WHAT YOU WILL DO: Please give every record below again exactly, and keep the pictures out.

INPUT:
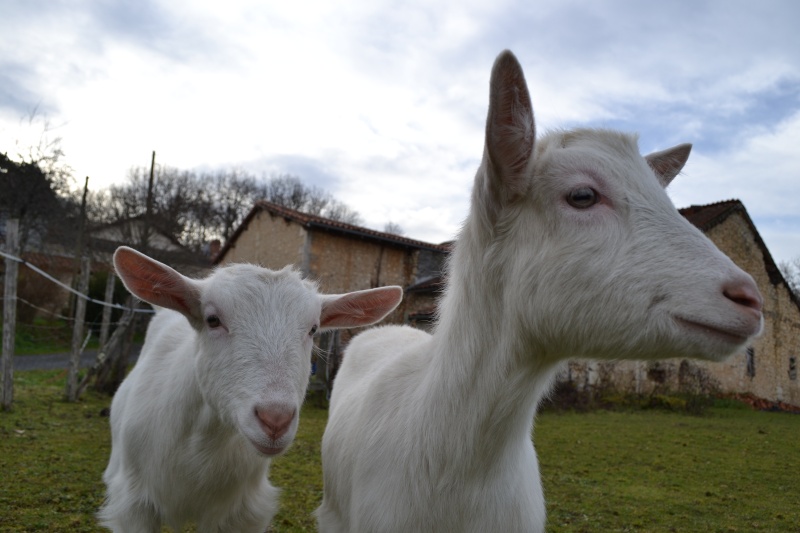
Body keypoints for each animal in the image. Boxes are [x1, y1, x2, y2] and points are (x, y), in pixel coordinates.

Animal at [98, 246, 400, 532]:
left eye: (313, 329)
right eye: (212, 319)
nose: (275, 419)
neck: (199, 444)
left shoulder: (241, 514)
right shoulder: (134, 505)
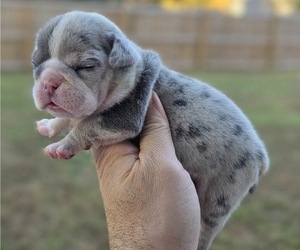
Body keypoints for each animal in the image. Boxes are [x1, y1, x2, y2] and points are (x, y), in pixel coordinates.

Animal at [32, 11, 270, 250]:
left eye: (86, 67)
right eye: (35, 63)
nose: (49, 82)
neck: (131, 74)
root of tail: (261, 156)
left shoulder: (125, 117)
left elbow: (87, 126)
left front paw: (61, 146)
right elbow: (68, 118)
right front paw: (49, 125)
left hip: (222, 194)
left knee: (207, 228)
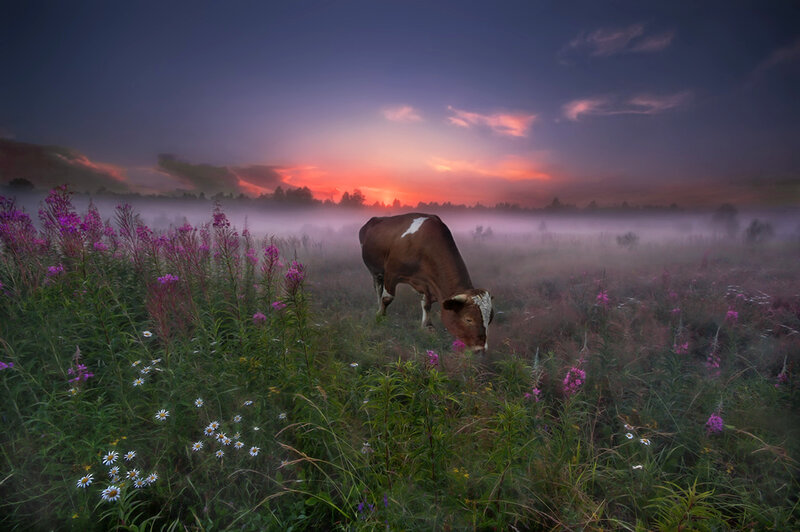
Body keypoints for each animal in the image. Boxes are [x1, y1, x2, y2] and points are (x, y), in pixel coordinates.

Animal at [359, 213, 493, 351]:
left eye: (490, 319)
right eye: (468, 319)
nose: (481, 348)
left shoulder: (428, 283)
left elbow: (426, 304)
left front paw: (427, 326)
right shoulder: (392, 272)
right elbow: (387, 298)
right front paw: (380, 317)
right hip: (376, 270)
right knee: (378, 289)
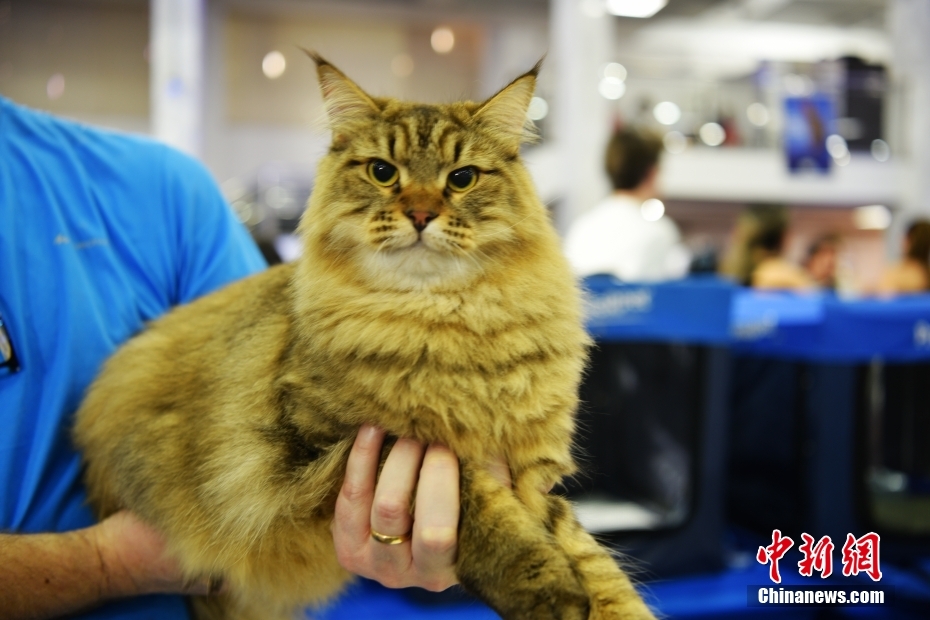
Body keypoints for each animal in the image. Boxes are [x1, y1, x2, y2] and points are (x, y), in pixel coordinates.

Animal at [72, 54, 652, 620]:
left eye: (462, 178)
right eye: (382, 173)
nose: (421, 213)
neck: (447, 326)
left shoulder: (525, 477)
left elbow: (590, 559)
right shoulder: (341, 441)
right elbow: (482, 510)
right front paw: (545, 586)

OUTPUT OF THE TASK:
Body keypoints for each animal in the image. Boxes are [x1, y1, x2, y2] and points are (x, y), in pixel coordinates.

Animal at [98, 246, 400, 532]:
left eye: (313, 329)
right eye: (212, 319)
nose: (275, 419)
neck: (199, 444)
left shoulder: (241, 514)
right shoulder: (134, 505)
Body keypoints for each animal in the image. Boxes are [x1, y1, x2, y2] and points are (x, y), in pixel coordinates.

Animal at [32, 11, 270, 250]:
left eye: (86, 67)
right eye: (35, 63)
nose: (49, 82)
neck: (131, 74)
root of tail: (261, 156)
left shoulder: (125, 117)
left elbow: (87, 126)
left front paw: (61, 146)
right elbow: (68, 118)
right front paw: (49, 125)
left hip: (222, 194)
left knee: (207, 228)
Body keypoints for each animal in the image. Boxes are [x1, y1, x2, y2] and points are (x, y), in pixel coordinates.

Animal at [359, 213, 493, 351]:
left eye: (490, 319)
right eye: (468, 319)
nose: (481, 348)
left shoulder: (428, 283)
left elbow: (426, 304)
left front paw: (427, 326)
right shoulder: (392, 272)
right elbow: (387, 298)
right front paw: (380, 317)
right hip: (376, 270)
right knee: (378, 289)
Body keypoints for each animal in the image. Boxes are [x1, y1, x2, y2] and points are (x, y), in pixel coordinates.

Animal at [72, 54, 652, 620]:
left eye: (462, 178)
right eye: (382, 173)
nose: (421, 213)
neck: (447, 326)
left shoulder: (525, 477)
left elbow: (590, 559)
right shoulder: (341, 441)
right elbow: (482, 510)
right front paw: (545, 586)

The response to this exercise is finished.